His hiatus led to John Oliver’s stint as The Daily Show‘s host, who has now moved on to his own similar show on HBO. Stewart knew that once Oliver was out in front, he’d lose him as a correspondent when the gig was over. “Once you’ve held on to the ring, it’s hard to go back to being an ordinary Hobbit.”
4. How “Rosewater” Isn’t That Different. . .
While “Rosewater” features some absurdist humor based on reality – like dialing ‘9’ to get an outside line, even at a torture facility – it is far different from what people may expect from Jon Stewart. However, he doesn’t see it as that different from the satire of The Daily Show.
“Satire helps idiots like me cope,” he mused about the seriousness of his work. “When your country invades another country for no reason, we make jokes to deal with the shame. This film was just another way to be serious.”
5. Fact, Fiction and “Quiet Inauthenticity”. . .
In “Rosewater,” Maziar Bahari is played by Gael Garcia Bernal. While all on stage joked at how handsome Bernal is – and, boy, is he ever – there is the question of casting a Hollywood-approved Mexican in the role of a Persian.
Originally Stewart wanted to be as completely hardcore as possible, even shooting the film in Farsi. (He joked, “I wanted the torturers to be actual torturers!”) He then recognized that his goal was to get this story to as many people as possible, and to be somewhat accommodating.
“I am not a great Iranian filmmaker,” Stewart confessed. “Did we get the South Teheran accent down?” He answered his own question with a shrug.
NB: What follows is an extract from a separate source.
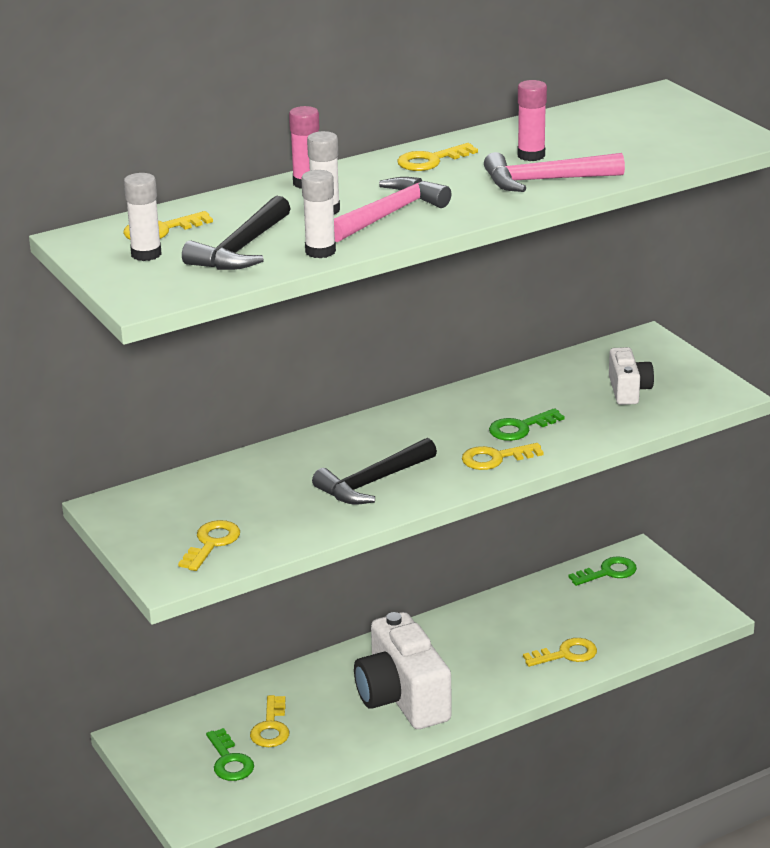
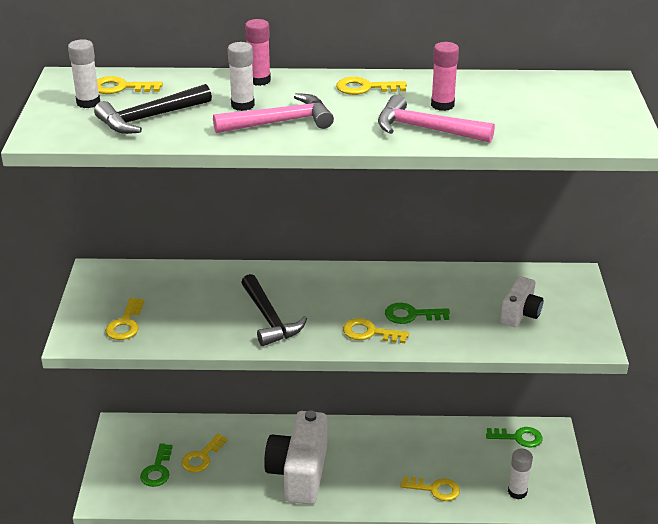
camera: 30 degrees right, 5 degrees up
(212, 543) = (125, 324): yellow key -> yellow key turned 135 degrees clockwise
(320, 251) = (196, 137): white glue stick -> white glue stick (517, 492)
(372, 483) = (269, 319): black hammer -> black hammer turned 105 degrees counterclockwise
He referred to his film as having “quiet inauthenticity.” The changes to the script and composite characters are “simplistic and reductive, but not insulting.”
6. His Message to Critics
Stewart points out that the most charismatic and sympathetic side character in the film is a person of devout Islamic faith. When asked if he’s worried about seeming too much of a cozy liberal, he was adamant. “How do you get dogmatic people not to give you sh*t? You don’t. I am open to criticism, but if you give me dogma as truth, go fu*k yourself!”
7. Who Are His Producing Partners/Conspirators?
The Q&A moderator read a statement that the Iranian government has accused Rosewater of being a product of “the Zionist lobby and the CIA.” Stewart, red-faced and chuckling, peeled back the curtain on how shooting went.
“Yes, the Zionists said ‘we’d like that to be green’ but the CIA said, ‘no, no, we want it blue.’ It was tough!”
Rosewater will be out in theaters on November 7th.